Hey Brody, welcome to Susan's I am sure you will find it to be supportive.
I echo what the other posters have said, I too believe that something went wrong somewhere along the line and now I do what I need to do to right that wrong.
When I decided to transition the one thing that I kept saying to everyone is that I was ready for whatever changes T brought me, but I could never live in a state of limbo. I was very worried that because I was cursed with very feminine features, large breasts and big hips that there was little chance that T could do enough to make me look like a male. I was afraid that I would never fully pass and at best I would look androgynous, not that there is anything wrong with that look, just that I was going for male. Well I have been on T for 20 months now and I have had top surgery. I have to say T is one powerful, wonderful thing. I pass 100% of the time and I have lost most of my hips. I am 50 yrs old but I do have a boyishness to my face still, but it is getting better all the time. I work out 5 days a week and have changed my diet, so that has also helped.

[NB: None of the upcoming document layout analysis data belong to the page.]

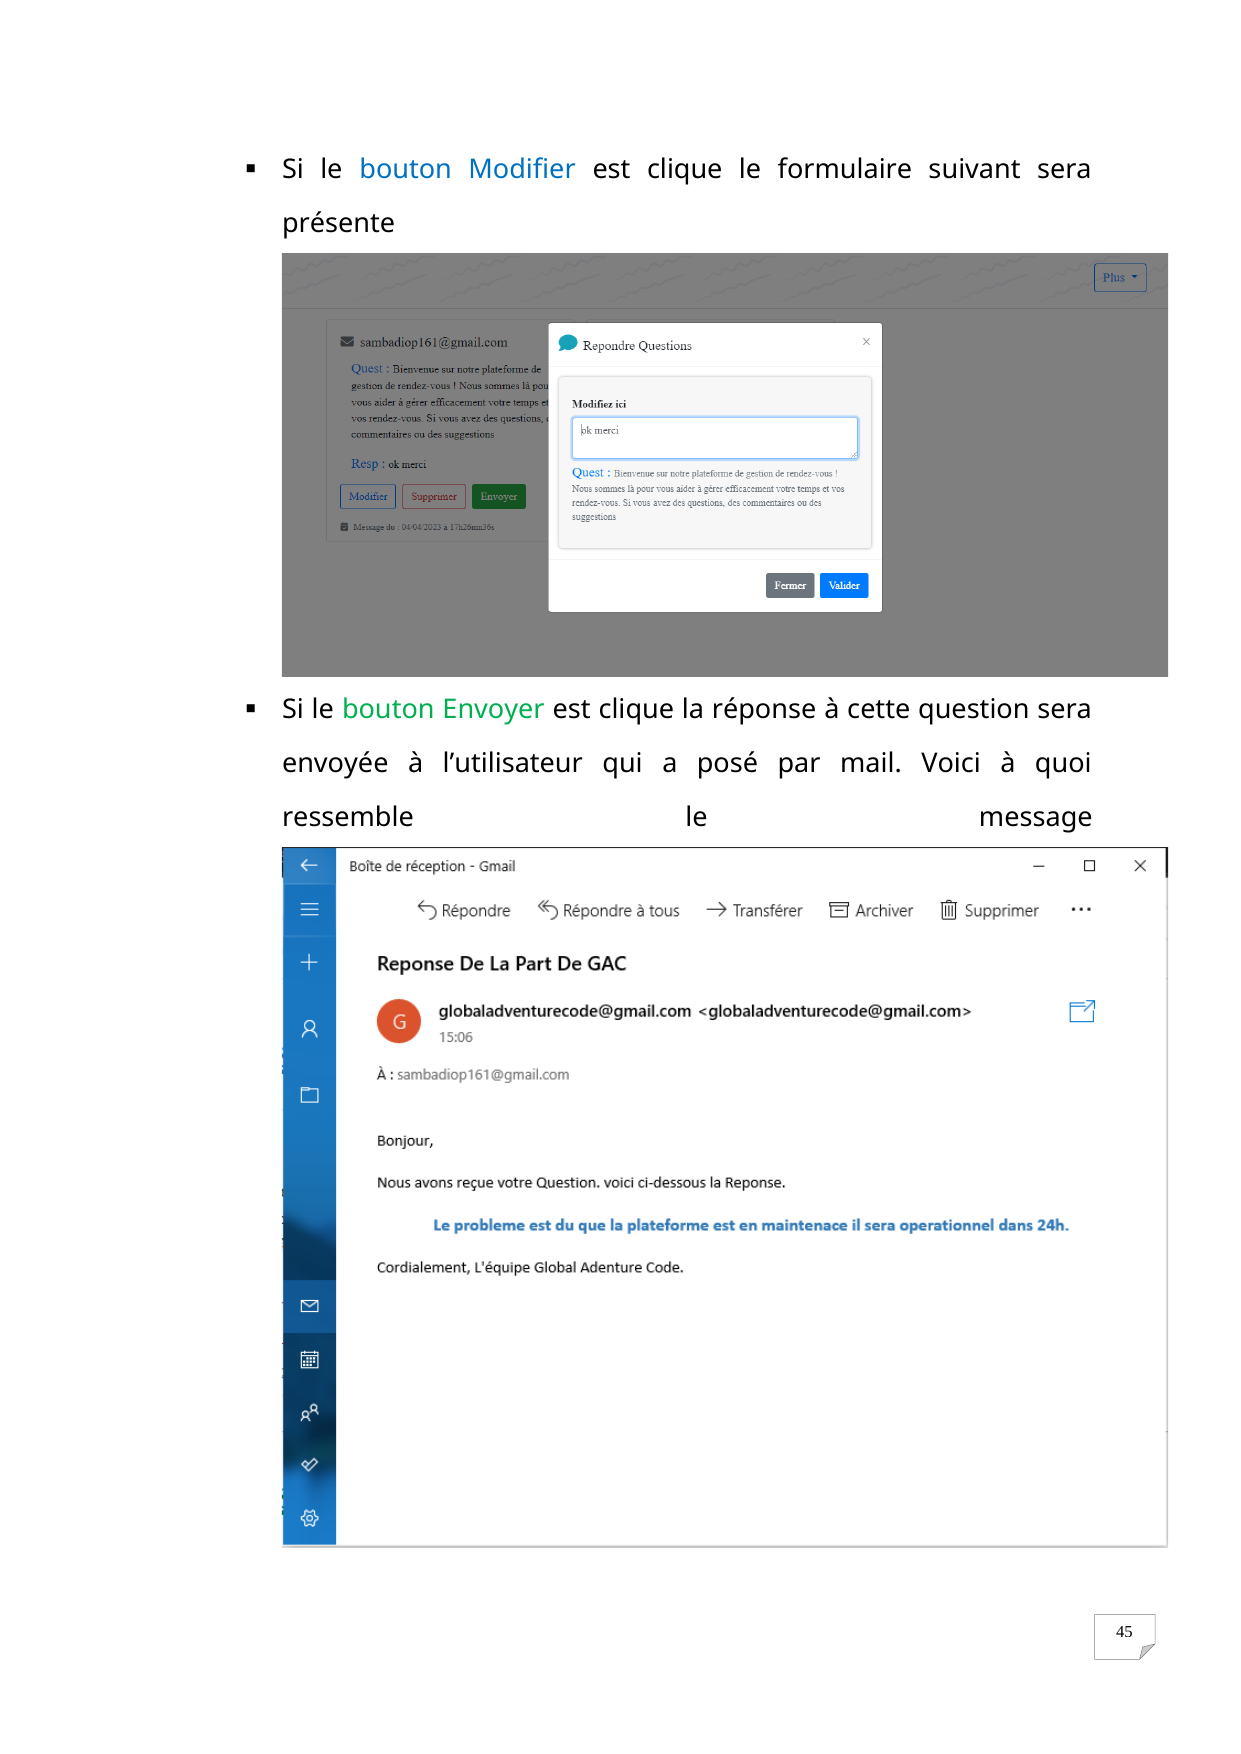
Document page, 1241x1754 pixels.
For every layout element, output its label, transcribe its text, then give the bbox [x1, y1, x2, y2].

list Si le bouton Envoyer est clique la réponse à cette question sera envoyée à l’utilisateur qui a posé par mail. Voici à quoi ressemble le message [244, 690, 1093, 1548]
picture [281, 253, 1169, 677]
picture [281, 847, 1169, 1548]
list Si le bouton Modifier est clique le formulaire suivant sera présente [244, 150, 1093, 677]
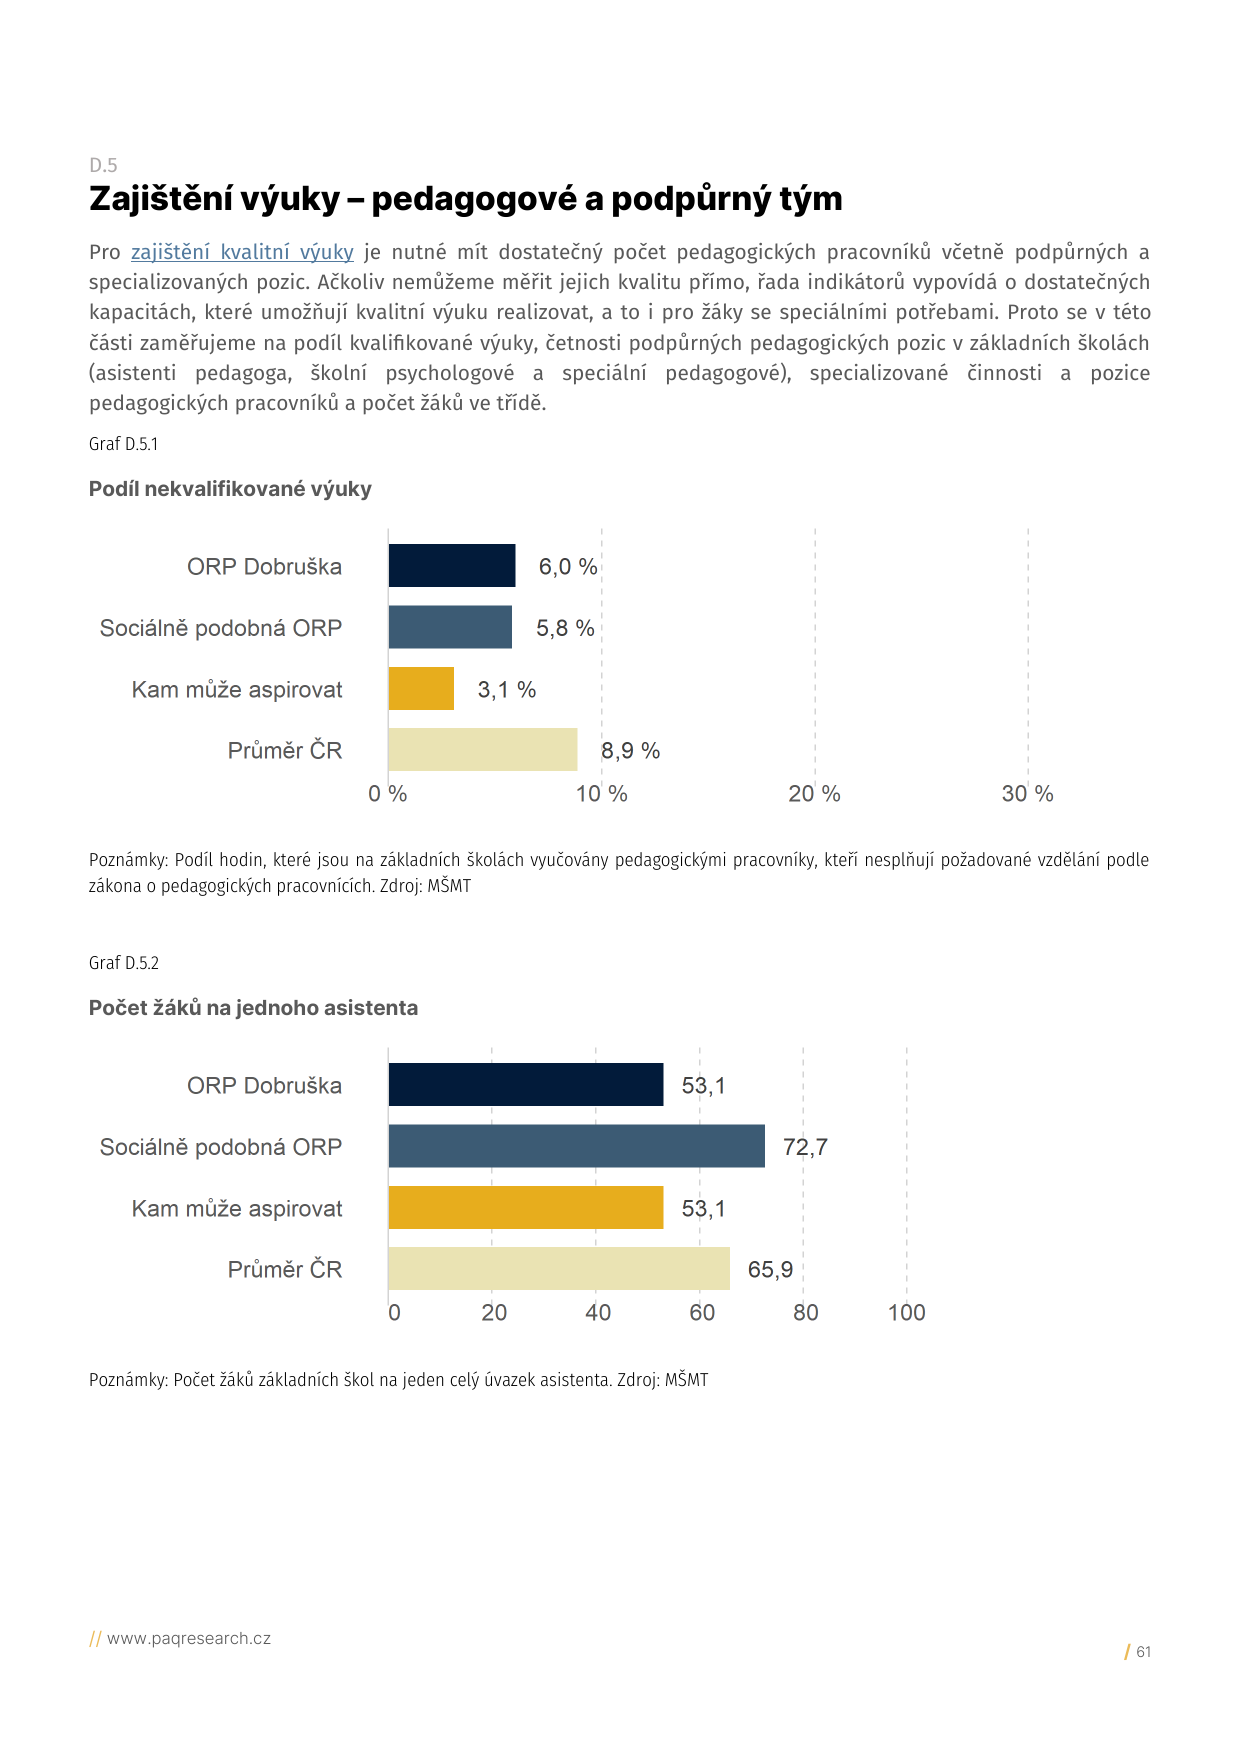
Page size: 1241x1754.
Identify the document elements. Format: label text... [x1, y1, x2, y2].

text Pro zajištění kvalitní výuky je nutné mít dostatečný počet pedagogických pracovníků včetně podpůrných a specializovaných pozic. Ačkoliv nemůžeme měřit jejich kvalitu přímo, řada indikátorů vypovídá o dostatečných kapacitách, které umožňují kvalitní výuku realizovat, a to i pro žáky se speciálními potřebami. Proto se v této části zaměřujeme na podíl kvalifikované výuky, četnosti podpůrných pedagogických pozic v základních školách (asistenti pedagoga, školní psychologové a speciální pedagogové), specializované činnosti a pozice pedagogických pracovníků a počet žáků ve třídě. [89, 235, 1152, 416]
picture [88, 501, 1139, 833]
text D.5 [89, 148, 1152, 178]
subtitle Zajištění výuky – pedagogové a podpůrný tým [89, 178, 1152, 218]
picture [88, 1020, 1139, 1352]
text Graf D.5.2 [89, 952, 1152, 974]
text Počet žáků na jednoho asistenta [89, 990, 1152, 1020]
text Poznámky: Počet žáků základních škol na jeden celý úvazek asistenta. Zdroj: MŠMT [89, 1368, 1152, 1391]
text Graf D.5.1 [89, 433, 1152, 455]
text Poznámky: Podíl hodin, které jsou na základních školách vyučovány pedagogickými pracovníky, kteří nesplňují požadované vzdělání podle zákona o pedagogických pracovnících. Zdroj: MŠMT [89, 849, 1152, 898]
text Podíl nekvalifikované výuky [89, 471, 1152, 501]
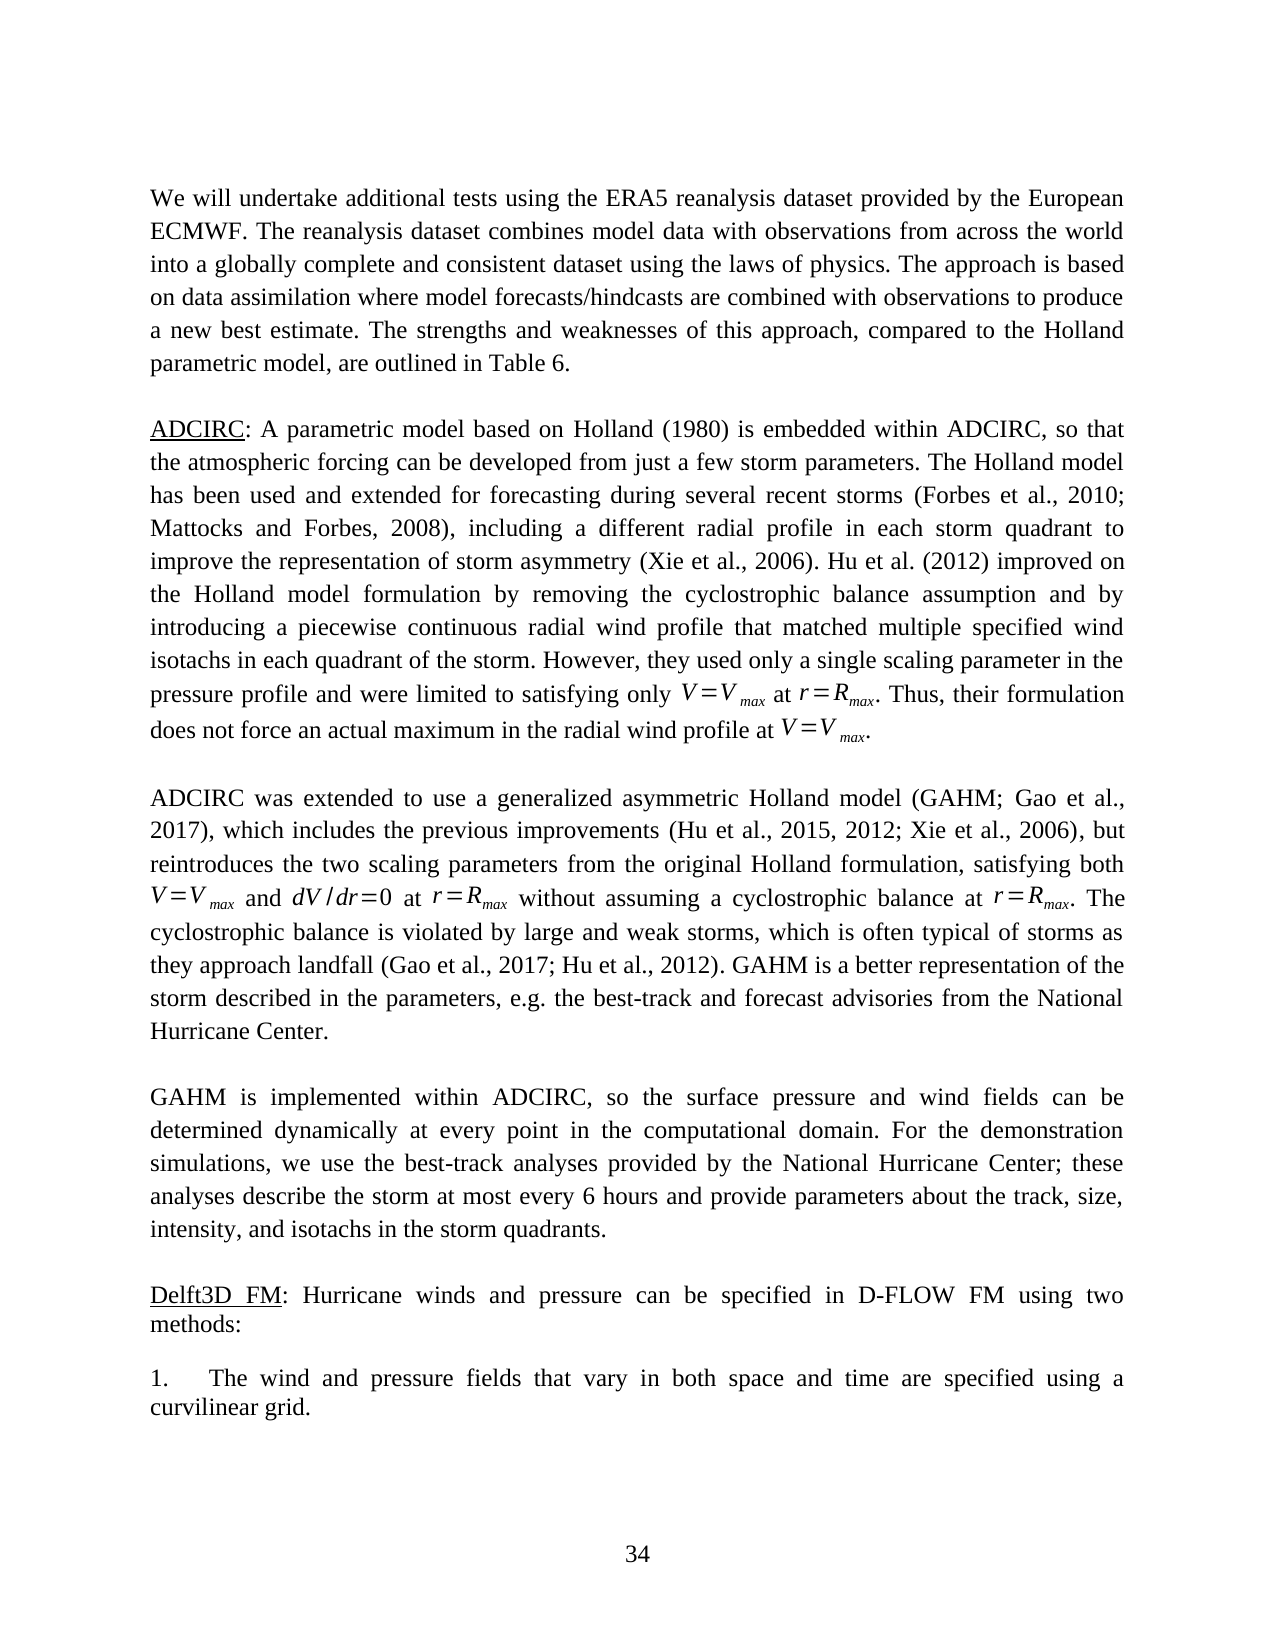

Bottom line here is if you are sure that being a male is what you are on the inside it won't matter what the outside ends up looking like you will be more comfortable with you. T has also helped me feel like a man, not just look like one. Now when I look in the mirror, or someone refers to me as sir, everything lines up, my body, my mind, my soul, my emotions. Nothing I ever could have done living in a woman's body ever would have given me this peace and comfort with myself that I now have.
Good luck to you, we are all here for you.